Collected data
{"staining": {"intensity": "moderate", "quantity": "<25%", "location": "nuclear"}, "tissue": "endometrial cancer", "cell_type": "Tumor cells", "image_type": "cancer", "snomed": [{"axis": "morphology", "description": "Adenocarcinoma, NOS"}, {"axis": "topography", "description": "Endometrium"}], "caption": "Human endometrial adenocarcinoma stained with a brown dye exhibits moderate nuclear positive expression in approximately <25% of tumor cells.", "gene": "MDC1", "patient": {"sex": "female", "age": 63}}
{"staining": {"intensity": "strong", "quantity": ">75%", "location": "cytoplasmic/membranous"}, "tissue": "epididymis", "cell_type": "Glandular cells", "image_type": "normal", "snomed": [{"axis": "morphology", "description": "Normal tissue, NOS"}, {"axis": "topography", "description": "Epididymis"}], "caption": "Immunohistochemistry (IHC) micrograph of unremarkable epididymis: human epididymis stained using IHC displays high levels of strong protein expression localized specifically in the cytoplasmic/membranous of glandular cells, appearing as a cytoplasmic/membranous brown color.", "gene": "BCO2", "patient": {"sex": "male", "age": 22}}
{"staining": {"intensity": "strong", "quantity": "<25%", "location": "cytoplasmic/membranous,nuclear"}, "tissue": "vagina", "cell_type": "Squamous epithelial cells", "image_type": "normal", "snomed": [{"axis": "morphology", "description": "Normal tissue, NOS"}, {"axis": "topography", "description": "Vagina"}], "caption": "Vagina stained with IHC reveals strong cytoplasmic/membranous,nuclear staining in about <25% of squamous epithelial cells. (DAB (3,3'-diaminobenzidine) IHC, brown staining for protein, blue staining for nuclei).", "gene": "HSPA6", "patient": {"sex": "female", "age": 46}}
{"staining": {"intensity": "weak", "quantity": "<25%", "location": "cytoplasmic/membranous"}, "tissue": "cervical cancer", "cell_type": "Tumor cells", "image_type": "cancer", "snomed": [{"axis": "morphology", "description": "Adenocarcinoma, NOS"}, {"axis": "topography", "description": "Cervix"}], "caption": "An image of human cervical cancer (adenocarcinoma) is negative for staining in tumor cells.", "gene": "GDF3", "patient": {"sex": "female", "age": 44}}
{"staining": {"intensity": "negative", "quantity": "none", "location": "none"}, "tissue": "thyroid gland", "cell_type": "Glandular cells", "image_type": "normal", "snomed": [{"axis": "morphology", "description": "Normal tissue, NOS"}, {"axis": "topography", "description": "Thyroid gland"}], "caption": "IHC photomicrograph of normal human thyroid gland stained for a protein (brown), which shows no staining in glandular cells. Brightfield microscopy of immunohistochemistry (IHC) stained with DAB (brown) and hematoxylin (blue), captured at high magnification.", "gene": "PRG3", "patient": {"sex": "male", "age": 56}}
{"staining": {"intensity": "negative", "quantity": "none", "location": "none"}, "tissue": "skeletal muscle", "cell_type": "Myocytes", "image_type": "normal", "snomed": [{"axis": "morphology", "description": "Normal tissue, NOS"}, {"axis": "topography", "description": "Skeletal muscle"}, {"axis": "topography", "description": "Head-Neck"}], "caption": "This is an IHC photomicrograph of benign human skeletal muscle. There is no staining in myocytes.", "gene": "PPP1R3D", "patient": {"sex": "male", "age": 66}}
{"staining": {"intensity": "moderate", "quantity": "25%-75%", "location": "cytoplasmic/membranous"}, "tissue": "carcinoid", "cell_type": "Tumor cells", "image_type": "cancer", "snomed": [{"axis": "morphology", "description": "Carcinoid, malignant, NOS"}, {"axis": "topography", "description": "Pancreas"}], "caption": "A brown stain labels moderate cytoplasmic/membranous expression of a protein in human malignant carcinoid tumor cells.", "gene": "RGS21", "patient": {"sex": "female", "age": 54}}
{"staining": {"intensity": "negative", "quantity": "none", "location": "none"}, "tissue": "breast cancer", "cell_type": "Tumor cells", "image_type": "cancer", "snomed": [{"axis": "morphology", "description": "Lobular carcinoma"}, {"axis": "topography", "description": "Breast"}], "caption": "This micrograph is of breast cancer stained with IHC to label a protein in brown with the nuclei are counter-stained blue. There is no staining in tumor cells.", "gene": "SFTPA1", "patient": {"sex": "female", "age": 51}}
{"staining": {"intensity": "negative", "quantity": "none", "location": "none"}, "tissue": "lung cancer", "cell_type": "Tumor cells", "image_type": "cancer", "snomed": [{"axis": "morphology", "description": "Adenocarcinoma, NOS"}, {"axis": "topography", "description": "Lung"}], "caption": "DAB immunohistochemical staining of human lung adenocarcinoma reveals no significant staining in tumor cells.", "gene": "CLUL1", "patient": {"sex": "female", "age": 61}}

• _EXERCISE PROMPT_: Copy out all of the records above with nothing altered.

• _RESULT OF THIS EXERCISE_:
{"staining": {"intensity": "moderate", "quantity": "<25%", "location": "nuclear"}, "tissue": "endometrial cancer", "cell_type": "Tumor cells", "image_type": "cancer", "snomed": [{"axis": "morphology", "description": "Adenocarcinoma, NOS"}, {"axis": "topography", "description": "Endometrium"}], "caption": "Human endometrial adenocarcinoma stained with a brown dye exhibits moderate nuclear positive expression in approximately <25% of tumor cells.", "gene": "MDC1", "patient": {"sex": "female", "age": 63}}
{"staining": {"intensity": "strong", "quantity": ">75%", "location": "cytoplasmic/membranous"}, "tissue": "epididymis", "cell_type": "Glandular cells", "image_type": "normal", "snomed": [{"axis": "morphology", "description": "Normal tissue, NOS"}, {"axis": "topography", "description": "Epididymis"}], "caption": "Immunohistochemistry (IHC) micrograph of unremarkable epididymis: human epididymis stained using IHC displays high levels of strong protein expression localized specifically in the cytoplasmic/membranous of glandular cells, appearing as a cytoplasmic/membranous brown color.", "gene": "BCO2", "patient": {"sex": "male", "age": 22}}
{"staining": {"intensity": "strong", "quantity": "<25%", "location": "cytoplasmic/membranous,nuclear"}, "tissue": "vagina", "cell_type": "Squamous epithelial cells", "image_type": "normal", "snomed": [{"axis": "morphology", "description": "Normal tissue, NOS"}, {"axis": "topography", "description": "Vagina"}], "caption": "Vagina stained with IHC reveals strong cytoplasmic/membranous,nuclear staining in about <25% of squamous epithelial cells. (DAB (3,3'-diaminobenzidine) IHC, brown staining for protein, blue staining for nuclei).", "gene": "HSPA6", "patient": {"sex": "female", "age": 46}}
{"staining": {"intensity": "weak", "quantity": "<25%", "location": "cytoplasmic/membranous"}, "tissue": "cervical cancer", "cell_type": "Tumor cells", "image_type": "cancer", "snomed": [{"axis": "morphology", "description": "Adenocarcinoma, NOS"}, {"axis": "topography", "description": "Cervix"}], "caption": "An image of human cervical cancer (adenocarcinoma) is negative for staining in tumor cells.", "gene": "GDF3", "patient": {"sex": "female", "age": 44}}
{"staining": {"intensity": "negative", "quantity": "none", "location": "none"}, "tissue": "thyroid gland", "cell_type": "Glandular cells", "image_type": "normal", "snomed": [{"axis": "morphology", "description": "Normal tissue, NOS"}, {"axis": "topography", "description": "Thyroid gland"}], "caption": "IHC photomicrograph of normal human thyroid gland stained for a protein (brown), which shows no staining in glandular cells. Brightfield microscopy of immunohistochemistry (IHC) stained with DAB (brown) and hematoxylin (blue), captured at high magnification.", "gene": "PRG3", "patient": {"sex": "male", "age": 56}}
{"staining": {"intensity": "negative", "quantity": "none", "location": "none"}, "tissue": "skeletal muscle", "cell_type": "Myocytes", "image_type": "normal", "snomed": [{"axis": "morphology", "description": "Normal tissue, NOS"}, {"axis": "topography", "description": "Skeletal muscle"}, {"axis": "topography", "description": "Head-Neck"}], "caption": "This is an IHC photomicrograph of benign human skeletal muscle. There is no staining in myocytes.", "gene": "PPP1R3D", "patient": {"sex": "male", "age": 66}}
{"staining": {"intensity": "moderate", "quantity": "25%-75%", "location": "cytoplasmic/membranous"}, "tissue": "carcinoid", "cell_type": "Tumor cells", "image_type": "cancer", "snomed": [{"axis": "morphology", "description": "Carcinoid, malignant, NOS"}, {"axis": "topography", "description": "Pancreas"}], "caption": "A brown stain labels moderate cytoplasmic/membranous expression of a protein in human malignant carcinoid tumor cells.", "gene": "RGS21", "patient": {"sex": "female", "age": 54}}
{"staining": {"intensity": "negative", "quantity": "none", "location": "none"}, "tissue": "breast cancer", "cell_type": "Tumor cells", "image_type": "cancer", "snomed": [{"axis": "morphology", "description": "Lobular carcinoma"}, {"axis": "topography", "description": "Breast"}], "caption": "This micrograph is of breast cancer stained with IHC to label a protein in brown with the nuclei are counter-stained blue. There is no staining in tumor cells.", "gene": "SFTPA1", "patient": {"sex": "female", "age": 51}}
{"staining": {"intensity": "negative", "quantity": "none", "location": "none"}, "tissue": "lung cancer", "cell_type": "Tumor cells", "image_type": "cancer", "snomed": [{"axis": "morphology", "description": "Adenocarcinoma, NOS"}, {"axis": "topography", "description": "Lung"}], "caption": "DAB immunohistochemical staining of human lung adenocarcinoma reveals no significant staining in tumor cells.", "gene": "CLUL1", "patient": {"sex": "female", "age": 61}}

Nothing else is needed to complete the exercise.